[Source data]

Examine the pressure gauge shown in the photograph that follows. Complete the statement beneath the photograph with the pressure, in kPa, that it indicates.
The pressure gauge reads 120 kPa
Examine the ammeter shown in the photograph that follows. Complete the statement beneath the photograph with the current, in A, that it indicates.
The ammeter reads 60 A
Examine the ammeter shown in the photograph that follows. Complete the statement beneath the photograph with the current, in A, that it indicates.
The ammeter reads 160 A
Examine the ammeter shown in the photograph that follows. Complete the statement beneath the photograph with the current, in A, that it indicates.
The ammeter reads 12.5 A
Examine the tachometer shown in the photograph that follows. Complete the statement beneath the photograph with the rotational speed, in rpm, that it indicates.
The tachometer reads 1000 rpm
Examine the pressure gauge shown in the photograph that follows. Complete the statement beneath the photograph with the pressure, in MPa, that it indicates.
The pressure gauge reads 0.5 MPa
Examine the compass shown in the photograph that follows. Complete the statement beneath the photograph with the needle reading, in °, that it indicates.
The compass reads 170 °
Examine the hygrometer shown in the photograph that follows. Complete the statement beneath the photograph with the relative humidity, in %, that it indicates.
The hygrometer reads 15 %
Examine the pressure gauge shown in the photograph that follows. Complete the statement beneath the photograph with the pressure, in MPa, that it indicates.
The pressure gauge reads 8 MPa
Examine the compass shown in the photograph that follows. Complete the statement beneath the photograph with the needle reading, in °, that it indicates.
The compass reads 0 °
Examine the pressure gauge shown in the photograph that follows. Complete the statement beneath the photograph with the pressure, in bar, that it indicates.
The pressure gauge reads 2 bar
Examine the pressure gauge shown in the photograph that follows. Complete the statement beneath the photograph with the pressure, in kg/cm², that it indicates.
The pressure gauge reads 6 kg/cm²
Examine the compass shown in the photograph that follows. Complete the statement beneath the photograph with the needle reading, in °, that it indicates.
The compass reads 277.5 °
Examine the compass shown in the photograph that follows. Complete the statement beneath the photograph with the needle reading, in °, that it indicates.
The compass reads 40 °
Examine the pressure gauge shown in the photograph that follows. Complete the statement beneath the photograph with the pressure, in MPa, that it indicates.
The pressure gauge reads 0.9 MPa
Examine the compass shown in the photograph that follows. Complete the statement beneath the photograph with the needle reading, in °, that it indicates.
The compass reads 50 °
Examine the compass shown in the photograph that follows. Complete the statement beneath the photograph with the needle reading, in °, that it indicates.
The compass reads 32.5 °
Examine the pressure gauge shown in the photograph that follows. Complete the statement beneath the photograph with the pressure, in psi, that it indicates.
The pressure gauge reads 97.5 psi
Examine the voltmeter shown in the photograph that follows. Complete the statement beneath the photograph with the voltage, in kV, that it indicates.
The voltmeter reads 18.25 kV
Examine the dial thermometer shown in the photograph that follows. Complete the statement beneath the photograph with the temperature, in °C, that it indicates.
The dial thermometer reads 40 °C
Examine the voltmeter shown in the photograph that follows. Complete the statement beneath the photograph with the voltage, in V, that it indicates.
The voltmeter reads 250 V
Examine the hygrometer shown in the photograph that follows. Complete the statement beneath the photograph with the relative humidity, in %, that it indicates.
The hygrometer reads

** EXERCISE **
Update the material above by replacing each "statement" with "sentence" and leaving everything else unchanged.

** EXERCISE SOLUTION **
Examine the pressure gauge shown in the photograph that follows. Complete the sentence beneath the photograph with the pressure, in kPa, that it indicates.
The pressure gauge reads 120 kPa
Examine the ammeter shown in the photograph that follows. Complete the sentence beneath the photograph with the current, in A, that it indicates.
The ammeter reads 60 A
Examine the ammeter shown in the photograph that follows. Complete the sentence beneath the photograph with the current, in A, that it indicates.
The ammeter reads 160 A
Examine the ammeter shown in the photograph that follows. Complete the sentence beneath the photograph with the current, in A, that it indicates.
The ammeter reads 12.5 A
Examine the tachometer shown in the photograph that follows. Complete the sentence beneath the photograph with the rotational speed, in rpm, that it indicates.
The tachometer reads 1000 rpm
Examine the pressure gauge shown in the photograph that follows. Complete the sentence beneath the photograph with the pressure, in MPa, that it indicates.
The pressure gauge reads 0.5 MPa
Examine the compass shown in the photograph that follows. Complete the sentence beneath the photograph with the needle reading, in °, that it indicates.
The compass reads 170 °
Examine the hygrometer shown in the photograph that follows. Complete the sentence beneath the photograph with the relative humidity, in %, that it indicates.
The hygrometer reads 15 %
Examine the pressure gauge shown in the photograph that follows. Complete the sentence beneath the photograph with the pressure, in MPa, that it indicates.
The pressure gauge reads 8 MPa
Examine the compass shown in the photograph that follows. Complete the sentence beneath the photograph with the needle reading, in °, that it indicates.
The compass reads 0 °
Examine the pressure gauge shown in the photograph that follows. Complete the sentence beneath the photograph with the pressure, in bar, that it indicates.
The pressure gauge reads 2 bar
Examine the pressure gauge shown in the photograph that follows. Complete the sentence beneath the photograph with the pressure, in kg/cm², that it indicates.
The pressure gauge reads 6 kg/cm²
Examine the compass shown in the photograph that follows. Complete the sentence beneath the photograph with the needle reading, in °, that it indicates.
The compass reads 277.5 °
Examine the compass shown in the photograph that follows. Complete the sentence beneath the photograph with the needle reading, in °, that it indicates.
The compass reads 40 °
Examine the pressure gauge shown in the photograph that follows. Complete the sentence beneath the photograph with the pressure, in MPa, that it indicates.
The pressure gauge reads 0.9 MPa
Examine the compass shown in the photograph that follows. Complete the sentence beneath the photograph with the needle reading, in °, that it indicates.
The compass reads 50 °
Examine the compass shown in the photograph that follows. Complete the sentence beneath the photograph with the needle reading, in °, that it indicates.
The compass reads 32.5 °
Examine the pressure gauge shown in the photograph that follows. Complete the sentence beneath the photograph with the pressure, in psi, that it indicates.
The pressure gauge reads 97.5 psi
Examine the voltmeter shown in the photograph that follows. Complete the sentence beneath the photograph with the voltage, in kV, that it indicates.
The voltmeter reads 18.25 kV
Examine the dial thermometer shown in the photograph that follows. Complete the sentence beneath the photograph with the temperature, in °C, that it indicates.
The dial thermometer reads 40 °C
Examine the voltmeter shown in the photograph that follows. Complete the sentence beneath the photograph with the voltage, in V, that it indicates.
The voltmeter reads 250 V
Examine the hygrometer shown in the photograph that follows. Complete the sentence beneath the photograph with the relative humidity, in %, that it indicates.
The hygrometer reads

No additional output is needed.